By this time, however, Psmith had acquired a useful working knowledge of his lordship’s habits, and he knew where to look. He crossed the street and headed for the florist’s shop.
‘Ah, my dear fellow,’ said his lordship amiably, suspending his conversation with the proprietor on the subject of delphiniums, ‘must you be off? Don’t forget that our train leaves Paddington at five sharp. You take your ticket for Market Blandings.’

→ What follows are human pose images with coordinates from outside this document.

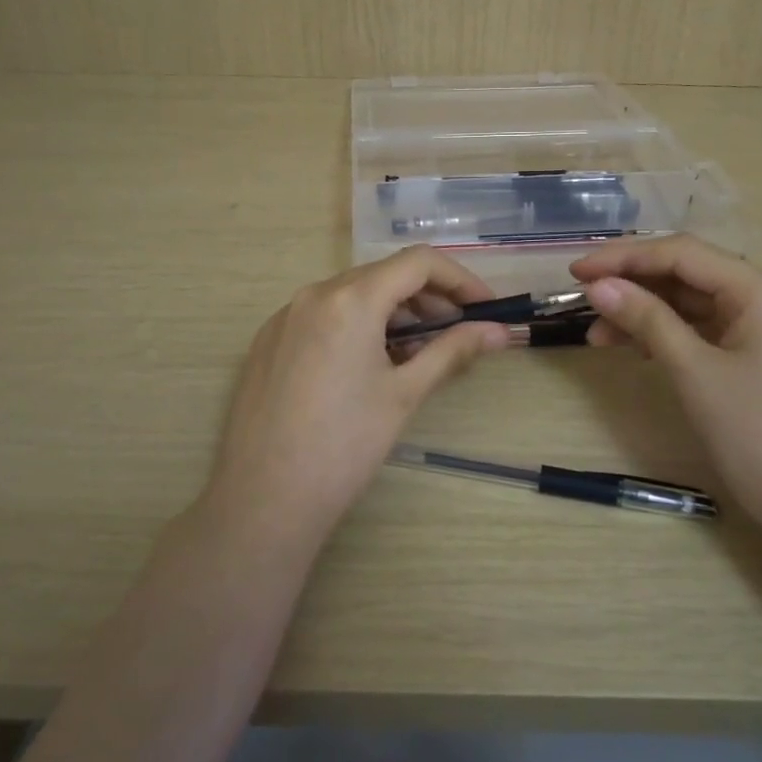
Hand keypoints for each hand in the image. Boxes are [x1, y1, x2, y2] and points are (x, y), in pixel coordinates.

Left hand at [205, 247, 507, 549]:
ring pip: (352, 294)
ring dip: (393, 312)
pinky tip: (368, 366)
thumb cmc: (345, 445)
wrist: (264, 498)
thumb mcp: (404, 394)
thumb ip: (452, 351)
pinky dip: (357, 325)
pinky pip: (323, 315)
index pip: (418, 263)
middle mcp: (314, 293)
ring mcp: (285, 316)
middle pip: (384, 275)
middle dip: (428, 298)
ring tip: (416, 353)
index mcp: (351, 299)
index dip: (459, 279)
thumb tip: (497, 331)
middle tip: (457, 333)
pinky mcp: (268, 341)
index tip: (484, 308)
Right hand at [570, 235, 761, 534]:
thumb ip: (646, 320)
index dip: (624, 258)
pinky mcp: (755, 352)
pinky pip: (701, 328)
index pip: (681, 254)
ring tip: (597, 336)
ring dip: (643, 313)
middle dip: (631, 285)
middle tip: (582, 300)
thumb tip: (597, 286)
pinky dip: (665, 333)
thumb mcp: (694, 372)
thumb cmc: (758, 435)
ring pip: (689, 302)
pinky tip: (632, 347)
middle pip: (685, 273)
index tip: (576, 272)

Psmith had come into the shop merely with the intention of asking his lordship if he happened to know Miss Halliday’s address, but these words opened out such a vista of attractive possibilities that he had abandoned this tame programme immediately. He remembered now that among Mr McTodd’s remarks on things in general had been one to the effect that he had received an invitation to visit Blandings Castle – of which invitation he did not propose to avail himself; and he argued that if he had acted as substitute for Mr McTodd at the club, he might well continue the kindly work by officiating for him at Blandings. Looking at the matter altruistically, he would prevent his kind host much disappointment by taking this course; and, looking at it from a more personal viewpoint, only by going to Blandings could he renew his acquaintance with this girl. Psmith had never been one of those who hang back diffidently when Adventure calls, and he did not hang back now.
‘At five sharp,’ he said. ‘I will be there.’
‘Capital, my dear fellow,’ said his lordship.
‘Does Miss Halliday travel with us?’
‘Eh? No, she is coming down in a day or two.’
‘I shall look forward to meeting her,’ said Psmith.
He turned to the door, and Lord Emsworth with a farewell beam resumed his conversation with the florist.